Trump, who has long been the front-runner in the GOP presidential race, won three states in a row and is looking to use South Carolina’s Feb. 24 primary to close out Haley’s chances and turn his focus fully on an expected rematch with Democratic President Joe Biden in the general election.

Haley skipped the Nevada caucuses, condemning the contest as rigged for Trump, and has instead focused on South Carolina, kicking off a two-week bus tour across the state where she served as governor from 2011 to 2017.

Speaking to about a couple hundred people gathered outside a historic opera house in Newberry, Haley on Saturday portrayed Trump as an erratic and self-absorbed figure not focused on the American people.

She pointed to the way he flexed his influence over the Republican Party this past week, successfully pressuring GOP lawmakers in Washington to reject a bipartisan border security deal and publicly pressed Republican National Committee Chair Ronna McDaniel to consider leaving her job.

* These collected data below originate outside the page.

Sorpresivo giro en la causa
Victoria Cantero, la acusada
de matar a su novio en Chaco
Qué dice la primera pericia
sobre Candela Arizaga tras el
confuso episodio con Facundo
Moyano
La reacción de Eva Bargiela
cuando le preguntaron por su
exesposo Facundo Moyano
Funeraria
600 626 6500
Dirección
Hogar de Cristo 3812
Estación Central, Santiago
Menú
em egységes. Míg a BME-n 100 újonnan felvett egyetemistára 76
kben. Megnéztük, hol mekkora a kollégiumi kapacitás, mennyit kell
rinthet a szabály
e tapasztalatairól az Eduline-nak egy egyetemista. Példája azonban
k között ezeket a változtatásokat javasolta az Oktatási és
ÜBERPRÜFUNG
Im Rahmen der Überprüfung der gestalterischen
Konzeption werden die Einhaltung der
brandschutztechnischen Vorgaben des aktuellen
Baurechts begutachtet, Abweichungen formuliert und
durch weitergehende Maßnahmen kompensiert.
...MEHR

“What is happening?” Haley said. “On that day of all those losses, he had his fingerprints all over it,” she added.

Haley reprised her questions of Trump’s mental fitness, an attack she has sharpened since a Jan. 19 speech in which he repeatedly confused her with former House Speaker Nancy Pelosi, D-Calif. Haley, 52, has called throughout her campaign for mental competency tests for politicians, a way to contrast with 77-year-old Trump and 81-year-old Biden.

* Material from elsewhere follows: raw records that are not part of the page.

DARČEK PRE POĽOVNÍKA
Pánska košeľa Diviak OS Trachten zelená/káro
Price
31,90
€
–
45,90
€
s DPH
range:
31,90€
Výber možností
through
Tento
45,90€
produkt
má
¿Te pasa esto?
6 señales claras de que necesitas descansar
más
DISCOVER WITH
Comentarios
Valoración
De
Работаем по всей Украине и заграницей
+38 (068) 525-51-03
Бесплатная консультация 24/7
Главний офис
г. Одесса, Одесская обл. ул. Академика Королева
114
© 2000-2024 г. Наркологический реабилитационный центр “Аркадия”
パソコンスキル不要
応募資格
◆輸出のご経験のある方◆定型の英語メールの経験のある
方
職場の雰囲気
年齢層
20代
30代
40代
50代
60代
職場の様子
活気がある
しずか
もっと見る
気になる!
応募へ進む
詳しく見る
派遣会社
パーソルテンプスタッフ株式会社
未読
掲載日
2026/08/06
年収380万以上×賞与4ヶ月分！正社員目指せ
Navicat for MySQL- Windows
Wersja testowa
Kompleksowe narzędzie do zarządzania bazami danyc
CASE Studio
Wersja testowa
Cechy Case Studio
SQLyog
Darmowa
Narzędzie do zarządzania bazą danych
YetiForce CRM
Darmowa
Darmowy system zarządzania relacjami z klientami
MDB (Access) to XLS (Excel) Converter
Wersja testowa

“Why do we have to have someone in their 80s run for office?” she asked. “Why can’t they let go of their power?”

A person in the crowd shouted out: “Because they’re grumpy old men!”

“They are grumpy old men,” Haley said.

Haley continued the argument when speaking to reporters afterward, citing a report released Thursday by the special counsel investigating Biden’s possession of classified documents. The report described Biden’s memory as “poor.”

“American can do better than two 80-year-olds for president,” Haley said.

Harlie O’Connell, a longtime South Carolina resident who backs Haley, said she is excited to vote in the presidential primary for a woman from her home state.

While O’Connell plans to support the eventual GOP nominee, she said she would prefer someone younger.

“It’s just time for some fresh blood,” O’Connell said.

Her husband, Mike O’Connell, credited Haley for courting major manufacturers such as Volvo and Samsung to the state while she was governor, bringing jobs and investment. He drew a contrast between the candidates’ approach to foreign policy and said he wants the U.S. to continue assisting Ukraine in its war with Russia, as Haley has pledged.

“We need to encourage friendships and not discourage them,” he said of international relations.

Bob Pollard, a retired firefighter, said Haley showed “level-headedness” that Trump lacks in the way she responded to the 2015 shooting at a Charleston church in which a white supremacist killed nine Black members of the congregation.

Pollard said he cannot support Trump because “he’s a maniac,” adding that Trump’s campaign, in which he speaks frequently of “retribution” and his personal grievances, has “turned into a personal vendetta.”

In Conway, people began lining up to see Trump hours before the doors opened to the arena where he was set to take the stage later.

Organizers expecting a capacity crowd set up screens outside where an overflow crowd would be able to watch Trump’s appearance.

The city sits along the Grand Strand, a broad expanse of South Carolina’s northern coast that is home to Myrtle Beach and Horry County, one of the most reliably conservative spots in the state and a central area of Trump’s base of support in the state in his past campaigns.

Tim Carter, from nearby Murrells Inlet, said he had backed Trump since 2016 and would do so again this year.

“We’re here to stand for Trump, get our economy better, shut our border down, more jobs for our people,” said Carter, a pastor and military veteran who runs an addiction recovery ministry.

Cheryl Savage from Conway, who was waiting on the bleachers to hear from Trump, said the former president is “here to help us.” Savage said she backed Haley during her first run for governor in 2010 but now feels she is hurting herself by staying in the race.

“He deserves a second term,” Savage said, of Trump. “He did a fantastic job for four years.”